(SELECTED EXTRACT)
###

Besides mutation, there are other ways (including infection and sex, to which we turn shortly) whereby new hereditary sequences arise. The net result is that a huge number of natural experiments are performed in every generation to test the laws, doctrine, and dogma encoded in the DNA. Each eukaryotic cell is such an experiment. Competition among DNA sequences is fierce; those whose commands work even slightly better become fashionable, and everyone has to have one.

The earliest known eukaryotic plankton floating on the surface of the oceans date to about 1.8 billion years ago; the earliest eukaryotes with a sex life to 1.1 billion years ago; the great burst of eukaryote evolution (that would lead to algae, fungi, land plants and animals, among others) to about the same epoch; the earliest protozoa to about 850 million years ago; and the origin of the major animal groups and the colonization of the land to about 550 million years ago.8 Many of these epochal events may be tied to the increasing atmospheric oxygen. Since the oxygen is generated by plants, we see life forcing its own evolution on a massive scale. Of course, we can’t be sure of the dates; next week paleontologists may discover examples still more ancient. The sophistication of life has increased greatly over the last 2 billion years, and the eukaryotes have done extremely well—as we have only to look around us to verify.

###

(DATA SUPPLIED)
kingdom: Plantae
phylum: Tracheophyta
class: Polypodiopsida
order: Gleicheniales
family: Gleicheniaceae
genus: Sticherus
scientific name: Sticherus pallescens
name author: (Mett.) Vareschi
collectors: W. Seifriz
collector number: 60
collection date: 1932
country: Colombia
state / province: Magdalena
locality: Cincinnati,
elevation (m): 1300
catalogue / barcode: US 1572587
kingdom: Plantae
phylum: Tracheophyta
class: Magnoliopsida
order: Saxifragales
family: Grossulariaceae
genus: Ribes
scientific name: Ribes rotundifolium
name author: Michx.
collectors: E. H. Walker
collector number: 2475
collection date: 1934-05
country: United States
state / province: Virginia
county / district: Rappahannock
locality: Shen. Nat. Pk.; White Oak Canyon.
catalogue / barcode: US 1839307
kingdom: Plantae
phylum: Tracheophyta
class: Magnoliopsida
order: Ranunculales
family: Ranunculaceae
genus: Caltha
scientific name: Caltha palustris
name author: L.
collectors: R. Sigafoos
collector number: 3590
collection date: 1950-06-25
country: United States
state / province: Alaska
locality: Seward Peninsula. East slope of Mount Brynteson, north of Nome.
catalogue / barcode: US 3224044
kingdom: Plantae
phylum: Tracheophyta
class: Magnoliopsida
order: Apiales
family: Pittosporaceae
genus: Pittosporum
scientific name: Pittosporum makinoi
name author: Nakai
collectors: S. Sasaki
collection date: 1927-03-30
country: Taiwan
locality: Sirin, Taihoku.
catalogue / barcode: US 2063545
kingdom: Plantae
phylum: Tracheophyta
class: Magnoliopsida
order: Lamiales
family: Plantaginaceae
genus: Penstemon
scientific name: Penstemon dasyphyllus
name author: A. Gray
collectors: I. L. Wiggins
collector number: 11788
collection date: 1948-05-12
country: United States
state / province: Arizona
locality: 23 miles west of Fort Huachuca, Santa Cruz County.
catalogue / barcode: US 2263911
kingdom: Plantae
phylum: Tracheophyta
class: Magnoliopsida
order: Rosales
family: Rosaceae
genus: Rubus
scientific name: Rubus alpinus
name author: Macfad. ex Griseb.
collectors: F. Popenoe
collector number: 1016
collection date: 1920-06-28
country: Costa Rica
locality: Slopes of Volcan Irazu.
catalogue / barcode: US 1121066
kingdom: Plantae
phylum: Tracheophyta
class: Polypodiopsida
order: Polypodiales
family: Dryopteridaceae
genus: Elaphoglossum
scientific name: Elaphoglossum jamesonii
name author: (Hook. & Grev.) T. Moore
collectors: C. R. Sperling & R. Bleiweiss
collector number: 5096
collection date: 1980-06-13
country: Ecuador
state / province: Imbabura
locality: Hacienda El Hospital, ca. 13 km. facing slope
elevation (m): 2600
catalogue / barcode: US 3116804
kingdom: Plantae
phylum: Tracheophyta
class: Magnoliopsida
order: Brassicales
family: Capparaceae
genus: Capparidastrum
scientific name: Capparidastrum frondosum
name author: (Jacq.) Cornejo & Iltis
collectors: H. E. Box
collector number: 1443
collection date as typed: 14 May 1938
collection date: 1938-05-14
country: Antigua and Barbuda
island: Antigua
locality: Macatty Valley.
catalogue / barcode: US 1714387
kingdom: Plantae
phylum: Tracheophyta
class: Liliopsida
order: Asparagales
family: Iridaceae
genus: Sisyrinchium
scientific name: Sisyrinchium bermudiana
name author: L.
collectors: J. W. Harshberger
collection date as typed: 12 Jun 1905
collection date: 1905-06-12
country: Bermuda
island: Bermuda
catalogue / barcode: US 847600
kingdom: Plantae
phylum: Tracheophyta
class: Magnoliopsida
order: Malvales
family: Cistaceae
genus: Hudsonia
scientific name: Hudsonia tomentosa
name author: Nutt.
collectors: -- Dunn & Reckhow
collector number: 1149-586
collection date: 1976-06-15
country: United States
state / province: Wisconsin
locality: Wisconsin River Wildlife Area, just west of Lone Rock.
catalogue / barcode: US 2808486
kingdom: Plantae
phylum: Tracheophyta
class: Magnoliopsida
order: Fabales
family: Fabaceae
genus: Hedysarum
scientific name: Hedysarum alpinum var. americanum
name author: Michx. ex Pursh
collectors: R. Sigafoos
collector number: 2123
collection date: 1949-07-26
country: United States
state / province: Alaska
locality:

###

(ACTIVITY A)
In the passage on eukaryote evolution, how long ago did the earliest eukaryotes with a sex life appear?
(ACTIVITY B)
Please copy out the passage on eukaryote evolution word for word, from "Besides mutation, there" up to and including "to have one.".

(EXERCISE SOLUTION A)
About 1.1 billion years ago.

(EXERCISE SOLUTION B)
Besides mutation, there are other ways (including infection and sex, to which we turn shortly) whereby new hereditary sequences arise. The net result is that a huge number of natural experiments are performed in every generation to test the laws, doctrine, and dogma encoded in the DNA. Each eukaryotic cell is such an experiment. Competition among DNA sequences is fierce; those whose commands work even slightly better become fashionable, and everyone has to have one.